● **Material for this task**:
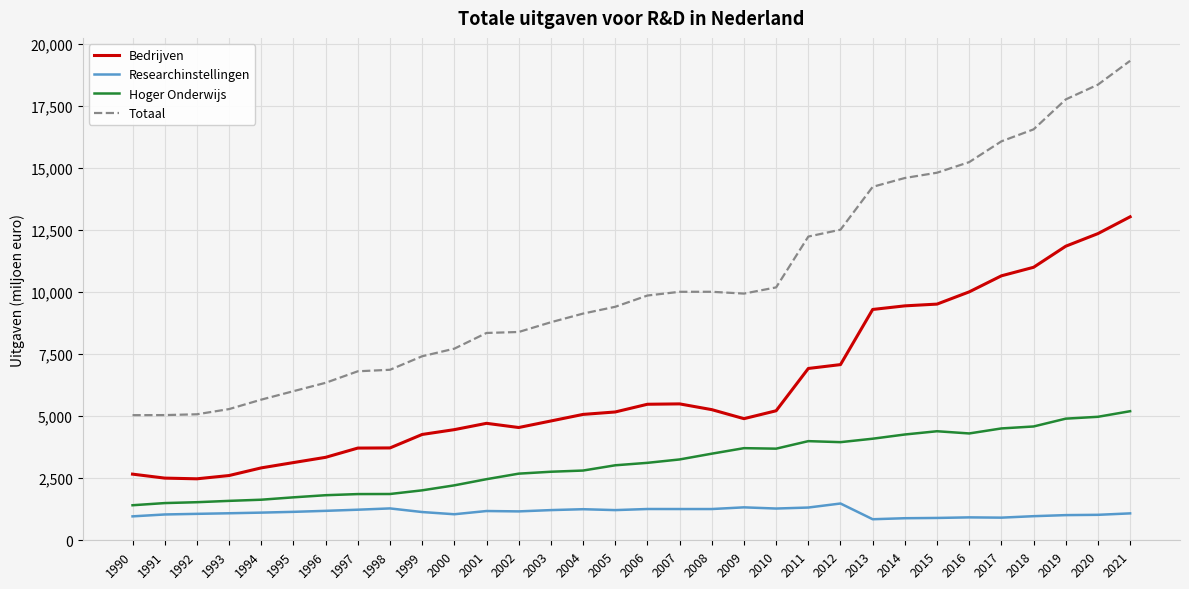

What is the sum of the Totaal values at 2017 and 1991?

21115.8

* * *

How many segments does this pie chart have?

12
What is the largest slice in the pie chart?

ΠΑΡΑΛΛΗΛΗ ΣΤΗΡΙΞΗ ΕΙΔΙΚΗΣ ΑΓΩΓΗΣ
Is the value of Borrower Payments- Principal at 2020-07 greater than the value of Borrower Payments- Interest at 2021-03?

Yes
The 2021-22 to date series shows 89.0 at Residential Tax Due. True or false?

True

==

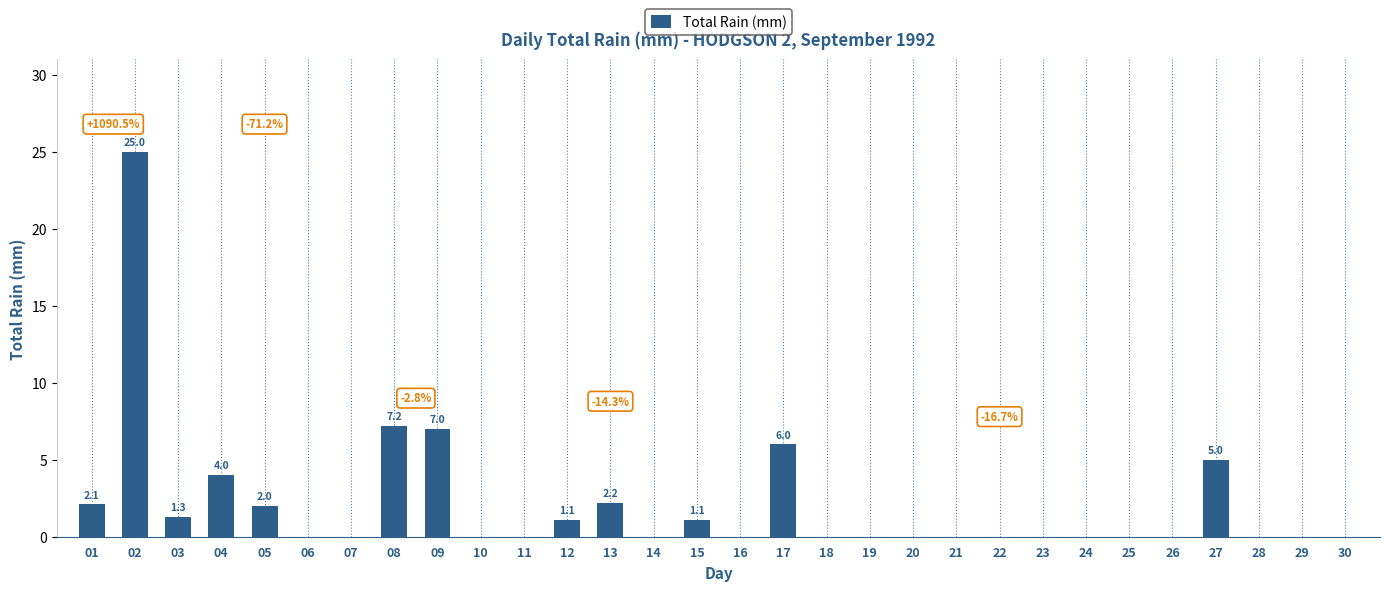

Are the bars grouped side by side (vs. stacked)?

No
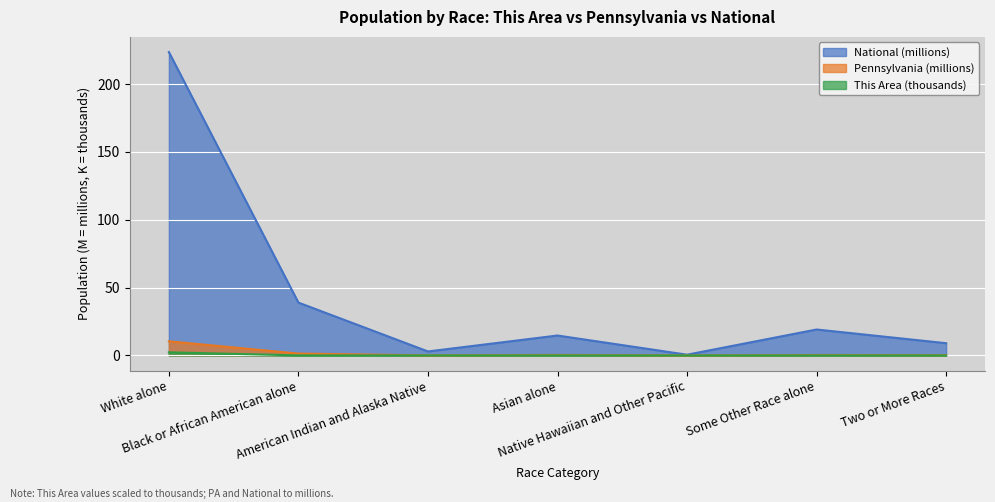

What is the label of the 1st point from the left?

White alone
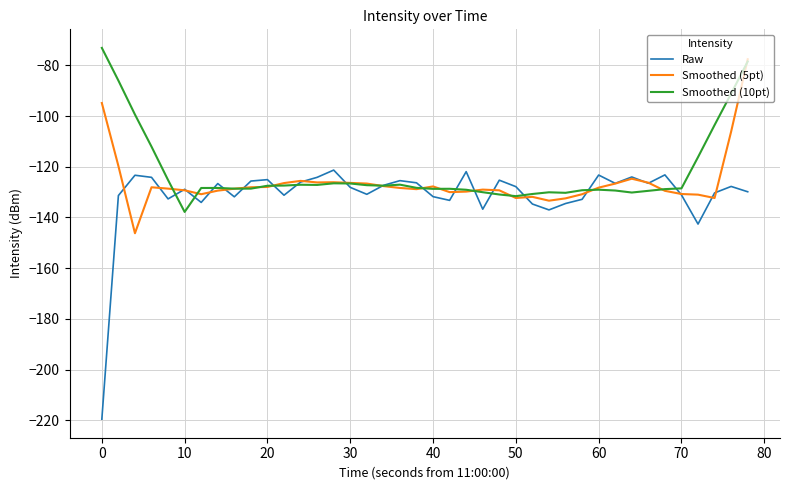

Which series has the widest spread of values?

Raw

● **The task**: Pick out each line of the items above that contains the word "What", and copy those lines out.

● **Result**:
What is the sum of the Totaal values at 2017 and 1991?
What is the largest slice in the pie chart?
What is the label of the 1st point from the left?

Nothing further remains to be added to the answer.